■ What you should do ■
Below is a listing from which only part is wanted; return exactly the lines from the one with "M2121 443 2123 484 2096 485 2094 444Z" up to and including the one with "M1563 929 1595 934 1589 976 1557 971Z".

◇ ◇ ◇ ◇

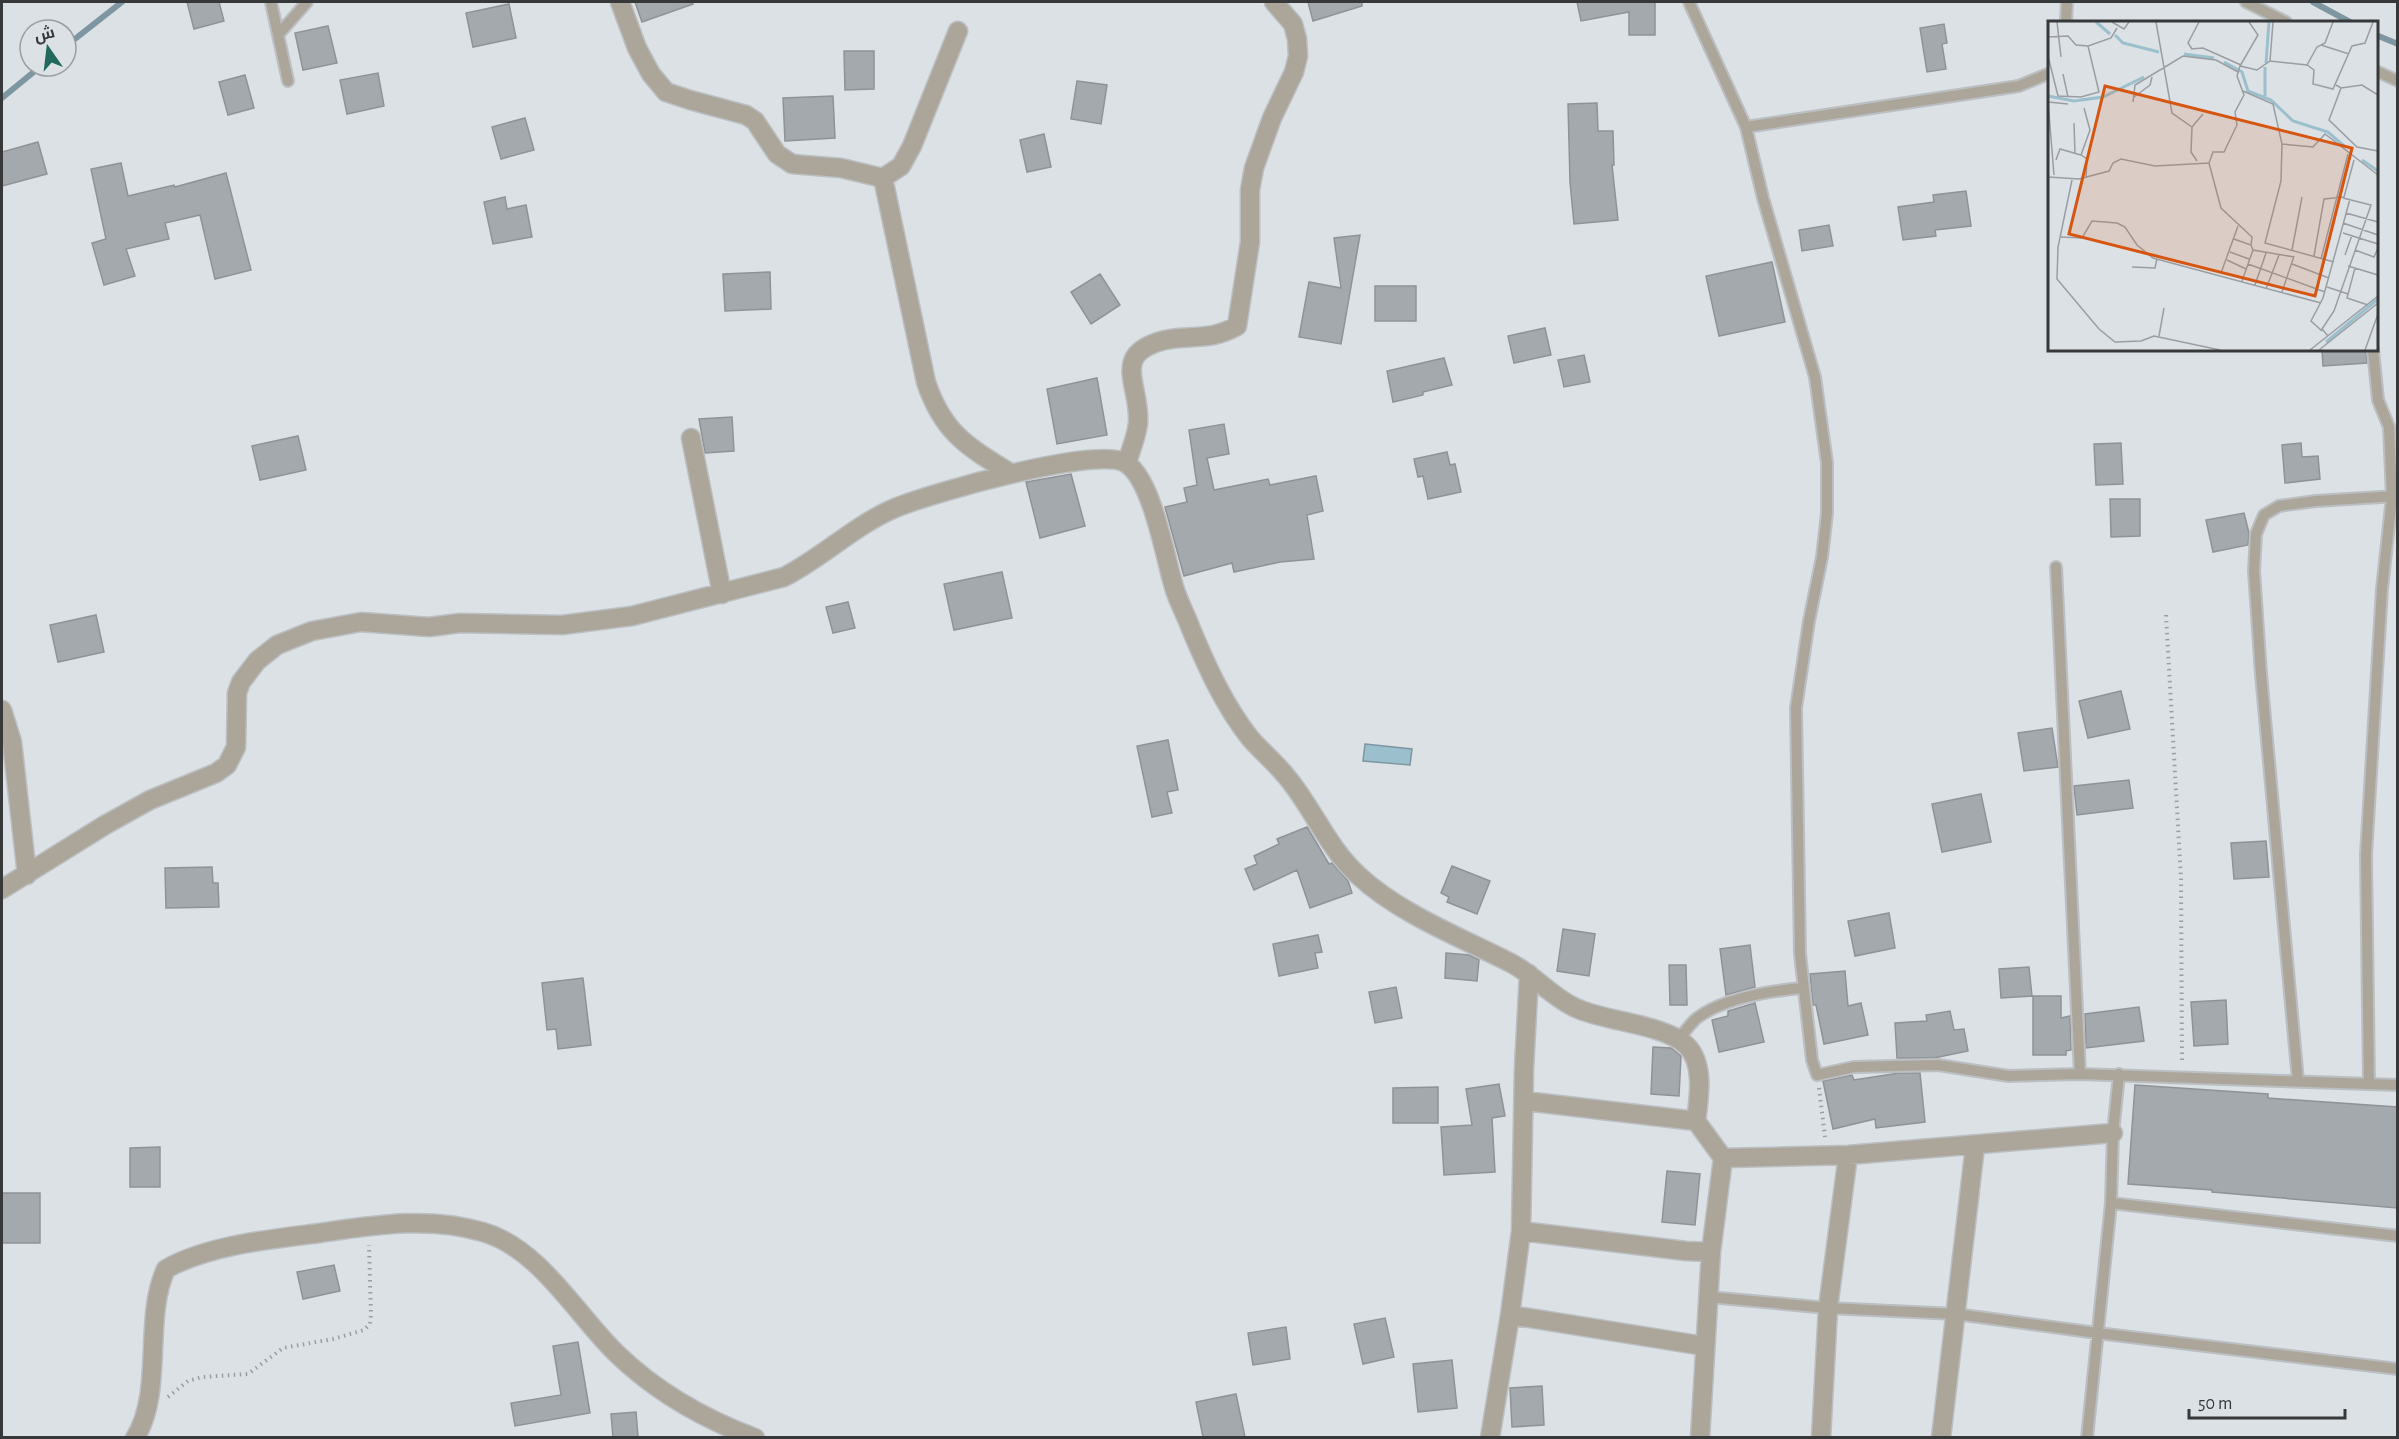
<svg xmlns="http://www.w3.org/2000/svg" width="2399" height="1439" font-family="'Alegreya Sans',Cairo,sans-serif">
	<style>
		.water { fill: #9bbfcd; stroke: #7d96a1; stroke-width: 1.5 }
		.lines { fill: none; stroke-linecap: round; stroke-linejoin: round }
		.stream { stroke: #7d96a1; stroke-width: 6 }
		.building { fill: #a4a9ad; stroke: #8f9397; stroke-width: 1.5 }
		.lane-casing { stroke: #bbbfc3; stroke-width: 14 }
		.street-casing { stroke: #bbbfc3; stroke-width: 21 }
		.path { stroke: #9a9ea1; stroke-width: 4; stroke-dasharray: 1.5 4.5; stroke-linecap: butt }
		.lane { stroke: #aba699; stroke-width: 10 }
		.street { stroke: #aba699; stroke-width: 18 }
		.inset-river { fill: none; stroke: #9bbfcd; stroke-width: 3 }
		.inset-road { fill: none; stroke: #9a9da1; stroke-width: 1.5 }
		.view { fill: #d65611; fill-opacity: 0.15; stroke: #d65611; stroke-width: 3 }
		.inset-edge { fill: none; stroke: #36383a; stroke-width: 3 }
	</style>
	<rect width="100%" height="100%" fill="#dce1e5"/>
	<path class="water" d="M1365 744 1412 749 1410 765 1363 761Z"/>
	<g class="lines">
		<path class="stream" d="M2313 2 2350 22
			M2376 35 2398 44
			M66 46 122 2
			M2 98 41 66"/>
	</g>
	<path class="building" d="M187 2H219L224 21 194 29Z
		M635 2H692L693 4 642 22Z
		M1308 2H1362V6L1313 21Z
		M1577 2H1655V35H1629V12L1581 21Z
		M509 4 516 38 473 47 466 13Z
		M1944 24 1947 43 1942 44 1946 69 1927 72 1920 28Z
		M328 26 337 63 303 70 295 33Z
		M844 51H874V89L845 90Z
		M378 73 384 106 347 114 340 80Z
		M245 75 254 108 228 115 219 82Z
		M1077 81 1107 85 1101 124 1071 119Z
		M833 96 835 138 785 141 783 98Z
		M1597 103 1598 131H1613L1614 165H1612L1618 220 1574 224 1570 182 1568 104Z
		M525 118 534 150 501 159 492 127Z
		M1044 134 1051 167 1027 172 1020 140Z
		M38 142 47 174 2 186V152Z
		M121 163 128 196 174 185 175 187 226 173 251 270 215 279 200 215 165 223 169 239 126 249 135 276 104 285 92 243 106 239 91 169Z
		M1966 191 1971 226 1935 230 1936 236 1903 240 1898 207 1934 202 1933 195Z
		M505 197 507 209 526 205 532 237 493 244 484 202Z
		M1829 225 1833 246 1802 251 1799 230Z
		M1360 235 1341 344 1299 337 1309 282 1341 288 1334 238Z
		M1772 262 1785 322 1719 336 1706 276Z
		M770 272 771 309 725 311 723 274Z
		M1100 274 1120 305 1091 324 1071 292Z
		M1375 286H1416V321H1375Z
		M1545 328 1551 355 1514 363 1508 336Z
		M2322 350H2366L2367 363 2323 366Z
		M1584 355 1590 382 1564 387 1558 360Z
		M1444 358 1452 385 1423 392V395L1393 402 1387 371Z
		M1097 378 1107 435 1057 444 1047 389Z
		M732 417 734 451 705 453 699 419Z
		M1224 424 1229 454 1207 458 1214 490 1268 479 1270 485 1316 476 1323 511 1307 515 1314 559 1280 562 1234 572 1232 563 1184 576 1165 507 1187 502 1184 488 1197 485 1189 430Z
		M298 436 306 470 260 480 252 446Z
		M2121 443 2123 484 2096 485 2094 444Z
		M2301 443 2302 457 2318 456 2320 479 2285 483 2282 445Z
		M1447 452 1450 465 1455 464 1461 492 1428 499 1423 476 1418 477 1414 459Z
		M1071 474 1085 526 1040 538 1026 482Z
		M2110 499H2140V536L2111 537Z
		M2244 513 2249 533 2248 545 2213 552 2206 520Z
		M1002 572 1012 618 954 630 944 584Z
		M848 602 855 628 833 633 826 607Z
		M96 615 104 652 58 662 50 625Z
		M2121 691 2130 729 2088 738 2079 701Z
		M2052 728 2058 767 2024 771 2018 733Z
		M1168 740 1178 790 1167 792 1172 813 1152 817 1137 746Z
		M2129 780 2133 808 2077 815 2074 786Z
		M1981 794 1991 842 1942 852 1932 804Z
		M1307 827 1329 864 1332 863 1348 881 1352 893 1310 908 1297 870 1254 890 1245 869 1257 864 1254 856 1279 844 1277 839Z
		M2266 841 2269 877 2234 879 2231 843Z
		M1452 866 1490 881 1477 914 1447 902 1449 897 1441 893Z
		M212 867 213 883H218L219 907 166 908 165 868Z
		M1889 913 1895 948 1855 956 1848 921Z
		M1563 929 1595 934 1589 976 1557 971Z
		M1318 935 1322 952 1315 953 1318 968 1279 976 1273 944Z
		M1750 945 1755 987 1726 995 1720 949Z
		M1446 953 1469 955 1479 960 1477 981 1445 978Z
		M1669 965H1686L1687 1005H1670Z
		M2029 967 2032 996 2001 998 1999 969Z
		M1845 971 1848 1006 1861 1003 1868 1035 1824 1044 1816 1005H1813L1810 974Z
		M583 978 591 1045 558 1049 556 1029 547 1030 542 983Z
		M1396 987 1402 1018 1375 1023 1369 992Z
		M2033 996H2061V1018L2070 1016 2071 1050 2066 1051V1055H2033Z
		M2226 1000 2228 1044 2194 1046 2191 1002Z
		M1755 1003 1764 1042 1719 1052 1712 1020 1728 1016V1011Z
		M2139 1007 2144 1041 2086 1048 2085 1014Z
		M1950 1011 1954 1030 1964 1029 1968 1051 1934 1058H1897L1895 1023 1927 1021 1926 1015Z
		M1653 1047 1671 1048 1681 1056 1679 1096 1651 1094Z
		M1899 1073H1920L1925 1122 1876 1128 1875 1119 1833 1129 1823 1081 1852 1075 1854 1080Z
		M1499 1084 1505 1116 1492 1118 1495 1172 1444 1175 1441 1127 1472 1125 1466 1089Z
		M2135 1085 2268 1094V1098L2397 1107V1208L2212 1192V1190L2128 1184Z
		M1438 1087V1123H1393V1088Z
		M160 1147V1187H130V1148Z
		M1667 1171 1700 1174 1695 1225 1662 1222Z
		M2 1193H40V1243H2Z
		M334 1265 340 1291 303 1299 297 1272Z
		M1385 1318 1394 1357 1363 1364 1354 1324Z
		M1286 1327 1290 1359 1253 1365 1248 1333Z
		M578 1342 590 1413 515 1426 511 1403 561 1395 553 1346Z
		M1452 1360 1457 1408 1418 1412 1413 1364Z
		M1542 1386 1544 1425 1512 1427 1510 1388Z
		M1236 1394 1245 1437H1203L1196 1402Z
		M636 1412 638 1437H613L611 1414Z"/>
	<g class="lines">
		<defs>
			<path id="lane" d="M271 2 288 81
				M1689 2 1746 127 1763 198 1815 377 1827 463V513L1822 557 1809 621 1796 708 1800 954 1812 1060 1817 1075 1854 1067 1938 1065 2009 1076 2080 1074 2398 1085
				M2246 2 2286 22
				M2066 22 2067 2
				M278 35 307 2
				M2376 71 2398 81
				M1746 127 2019 86 2050 73
				M2056 567 2080 1074
				M1678 1040C1684 1033 1690 1024 1697 1018 1724 998 1770 991 1802 988
				M2298 1081 2261 674 2254 571 2256 534 2264 515 2279 506 2316 501 2397 496
				M2369 1084 2366 855 2382 589 2392 497 2389 427 2378 400 2373 350
				M2111 1203 2398 1236
				M1709 1297 1828 1308 1956 1314 2097 1333 2398 1369
				M2087 1438 2111 1203 2113 1133 2119 1074"/>
			<path id="street" d="M620 2 637 48 651 74 666 92 690 100 746 115 755 121 777 154 792 164 841 168 883 178 901 166 912 146 958 31
				M883 178 926 382C943 433 967 446 1010 473
				M691 438 722 594
				M1127 463C1130 451 1137 436 1138 423 1141 385 1109 354 1165 340 1192 334 1208 342 1237 326L1250 242V190L1254 168 1272 118 1294 72 1298 56 1297 39 1293 24 1274 2
				M2 710 12 742 27 875
				M2 889 105 825 150 800 216 773 227 765 236 747 237 693 241 682 257 661 277 645 312 631 361 622 429 627 460 623 562 625 632 616 784 577C823 557 855 525 895 508 932 493 1092 447 1124 462 1152 476 1165 558 1174 587 1178 601 1186 615 1191 629 1207 667 1224 705 1250 738 1261 751 1275 762 1286 776 1314 809 1326 846 1359 876 1400 914 1462 938 1511 963 1534 975 1553 998 1576 1008 1606 1022 1664 1024 1686 1045 1705 1063 1699 1098 1696 1121L1723 1158 1848 1155 2113 1133
				M1524 1101 1696 1121
				M1521 1231 1686 1251 1711 1252
				M1510 1315 1704 1346
				M135 1438C164 1392 143 1318 166 1269 208 1245 272 1239 320 1233 375 1225 429 1216 483 1232 539 1248 576 1314 616 1353 655 1391 704 1419 755 1438
				M1490 1438 1510 1315 1521 1231 1524 1068 1529 974
				M1700 1438 1711 1252 1723 1158
				M1821 1438 1828 1308 1848 1155
				M1941 1438 1975 1146"/>
		</defs>
		<use href="#lane" class="lane-casing"/>
		<use href="#street" class="street-casing"/>
		<path class="path" d="M2166 615 2181 879 2182 1064
			M1819 1088 1825 1137
			M168 1397 188 1381 202 1377 248 1374 283 1348 333 1339 364 1330 370 1324 371 1315 369 1245"/>
		<use href="#lane" class="lane"/>
		<use href="#street" class="street"/>
	</g>
	<g transform="translate(2048 21)">
		<rect width="330" height="330" fill="#dce1e5"/>
		<path class="inset-river" d="M48 1 62 13M67 14 75 22 111 31M136 33 166 37M176 41 194 51 200 70 223 79 245 100 280 111 296 125M218 42 221 1M0 75 26 80 55 76 96 56M217 75V46M314 139 330 150M278 321 330 278"/>
		<path class="inset-road" d="M9 1 13 36M64 1 76 8 81 1M108 1 124 92 144 106 155 93M0 16 20 15 28 24 40 25 51 71 33 76 10 75 0 35M273 24 301 33M40 25 63 17 69 7M143 28 155 27 193 44M144 28 140 22 151 1M222 40 225 1M259 44 269 26 277 22 285 1M192 45 210 14 201 1M15 53 20 76M288 64 293 67 314 64 330 74M293 67 281 99 309 126 330 130M195 70 225 83 234 123 233 160 217 222 286 241M86 76 102 64 104 56M0 81 6 154M0 81 20 83M85 81 87 64 135 35 168 39 190 51M26 102 27 133M144 106 143 131 149 140M234 123 265 126 277 113 330 154M33 134 39 138 38 156M8 139 12 128 33 134 42 109 36 87M0 156 31 158 61 150 65 142 73 138 107 145 161 142M24 159 10 226 9 258 51 308 67 321 93 320 106 315 172 329M298 192 330 201M295 202 330 214M295 212 330 223M13 216 34 217 44 200 69 202 77 206 89 224 105 237 273 282M186 218 203 224 205 229 246 236M203 224 204 216 173 187 161 142 165 131H176L189 104 187 91 196 74 189 55 192 45 209 49 222 40 259 44 266 49 265 63 285 68 304 25 317 22 325 1M244 229 254 176M307 229 326 236 330 227M182 231 201 238M297 234 304 214M266 235 276 178 296 176 306 139M273 238 300 133M179 239 198 248M200 243 277 271M244 243 281 257M300 245 330 254M84 246 107 247 109 238M307 247 299 277 320 284M173 252 190 205M194 260 205 229M207 264 218 232M279 266 300 273M218 268 231 234M234 271 246 235M274 310 263 300 275 277 302 178M111 315 116 287M280 315 274 308 286 290 323 184 295 177M262 329 330 275M271 329 330 282M317 329 330 293"/>
		<path class="view" d="M57 65 304 127 267 275 21 213Z"/>
		<rect width="330" height="330" class="inset-edge"/>
	</g>
	<rect width="2399" height="1439" fill="none" stroke="#36383a" stroke-width="6"/>
	<g transform="translate(48 48) rotate(346)"><circle r="28" fill="#dce1e5" stroke="#9a9da1" stroke-width="1.5"/>
	<path d="M0-4.5L10 22L0 15L-10 22Z" fill="#21685d"/>
	<text y="-9" font-size="16" font-weight="bold" text-anchor="middle" fill="#36383a">ش</text>
	</g>
	<path d="M2189 1409v9h156v-9" fill="none" stroke="#36383a" stroke-width="3"/>
	<text x="2198" y="1409" font-size="18" fill="#36383a" stroke="#dce1e5" stroke-width="4.5" paint-order="stroke">50 m</text>
</svg>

◇ ◇ ◇ ◇

■ Your solution ■
		M2121 443 2123 484 2096 485 2094 444Z
		M2301 443 2302 457 2318 456 2320 479 2285 483 2282 445Z
		M1447 452 1450 465 1455 464 1461 492 1428 499 1423 476 1418 477 1414 459Z
		M1071 474 1085 526 1040 538 1026 482Z
		M2110 499H2140V536L2111 537Z
		M2244 513 2249 533 2248 545 2213 552 2206 520Z
		M1002 572 1012 618 954 630 944 584Z
		M848 602 855 628 833 633 826 607Z
		M96 615 104 652 58 662 50 625Z
		M2121 691 2130 729 2088 738 2079 701Z
		M2052 728 2058 767 2024 771 2018 733Z
		M1168 740 1178 790 1167 792 1172 813 1152 817 1137 746Z
		M2129 780 2133 808 2077 815 2074 786Z
		M1981 794 1991 842 1942 852 1932 804Z
		M1307 827 1329 864 1332 863 1348 881 1352 893 1310 908 1297 870 1254 890 1245 869 1257 864 1254 856 1279 844 1277 839Z
		M2266 841 2269 877 2234 879 2231 843Z
		M1452 866 1490 881 1477 914 1447 902 1449 897 1441 893Z
		M212 867 213 883H218L219 907 166 908 165 868Z
		M1889 913 1895 948 1855 956 1848 921Z
		M1563 929 1595 934 1589 976 1557 971Z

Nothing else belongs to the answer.